> [Task directions]:
Scan the listing below for the string "that" and copy each line where it turns up.

━━━ Task data ━━━

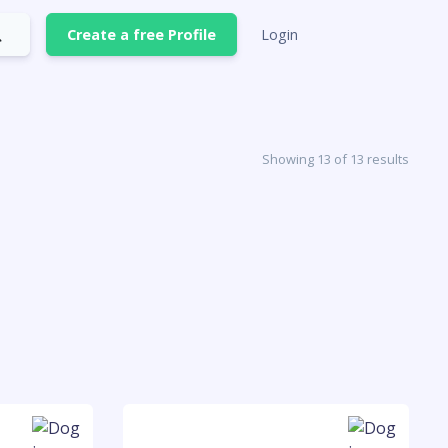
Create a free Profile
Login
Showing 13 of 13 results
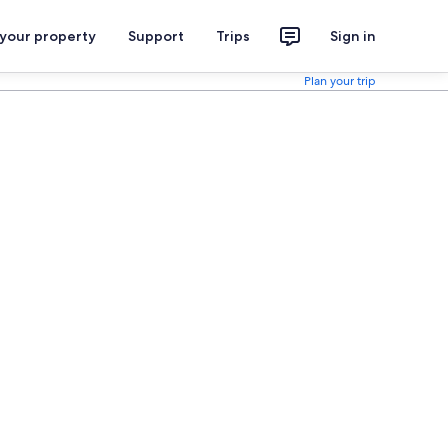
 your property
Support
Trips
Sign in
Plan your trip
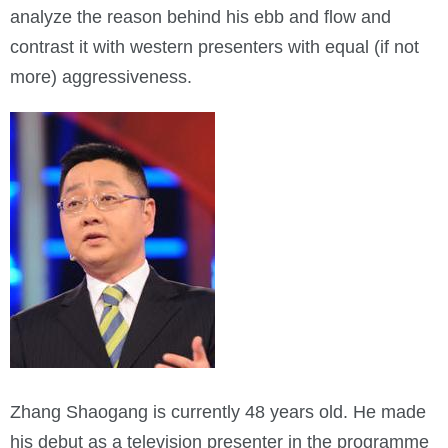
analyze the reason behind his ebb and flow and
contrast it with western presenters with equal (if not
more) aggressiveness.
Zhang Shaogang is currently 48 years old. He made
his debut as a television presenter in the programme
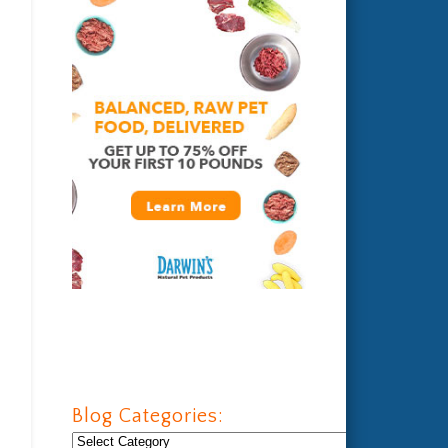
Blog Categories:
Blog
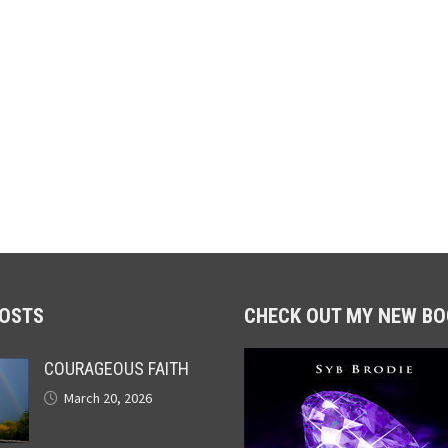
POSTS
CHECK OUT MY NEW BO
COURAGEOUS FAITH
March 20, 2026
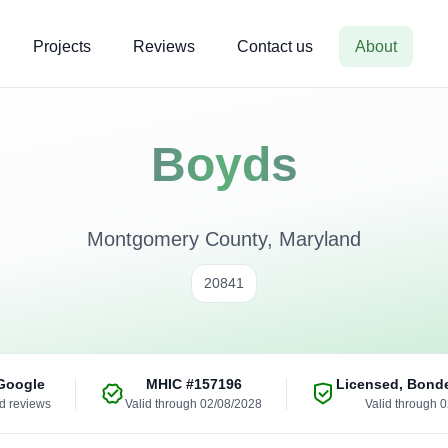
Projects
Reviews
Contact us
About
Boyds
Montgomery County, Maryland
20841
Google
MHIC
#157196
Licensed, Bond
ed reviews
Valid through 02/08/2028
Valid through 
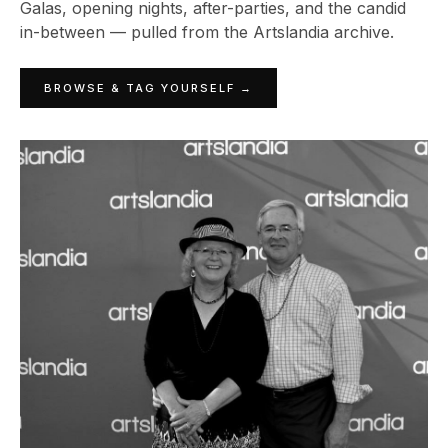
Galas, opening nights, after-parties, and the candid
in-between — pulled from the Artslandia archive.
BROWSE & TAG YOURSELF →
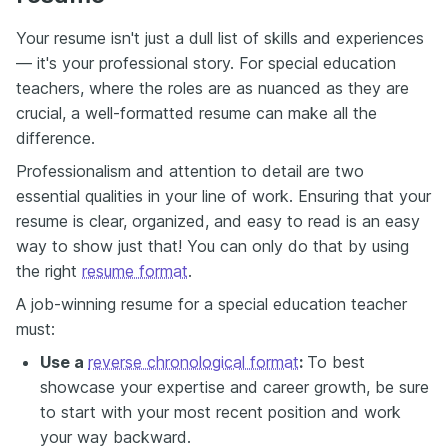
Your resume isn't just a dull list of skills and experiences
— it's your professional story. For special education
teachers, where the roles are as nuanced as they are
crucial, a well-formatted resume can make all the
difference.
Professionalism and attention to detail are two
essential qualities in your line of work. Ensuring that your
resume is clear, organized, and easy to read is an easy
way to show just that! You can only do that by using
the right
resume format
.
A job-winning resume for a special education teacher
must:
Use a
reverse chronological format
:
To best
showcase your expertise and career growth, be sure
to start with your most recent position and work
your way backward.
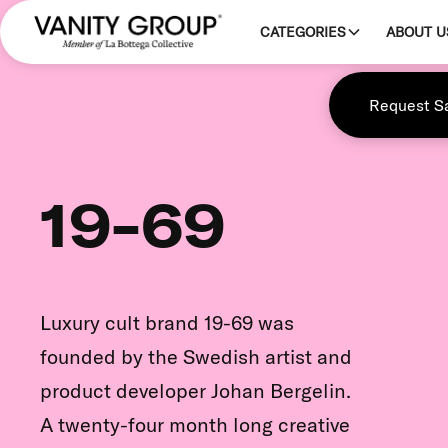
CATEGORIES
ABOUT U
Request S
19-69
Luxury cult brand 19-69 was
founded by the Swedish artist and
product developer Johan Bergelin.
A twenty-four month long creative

━━━

> [Task response]:
essential qualities in your line of work. Ensuring that your
way to show just that! You can only do that by using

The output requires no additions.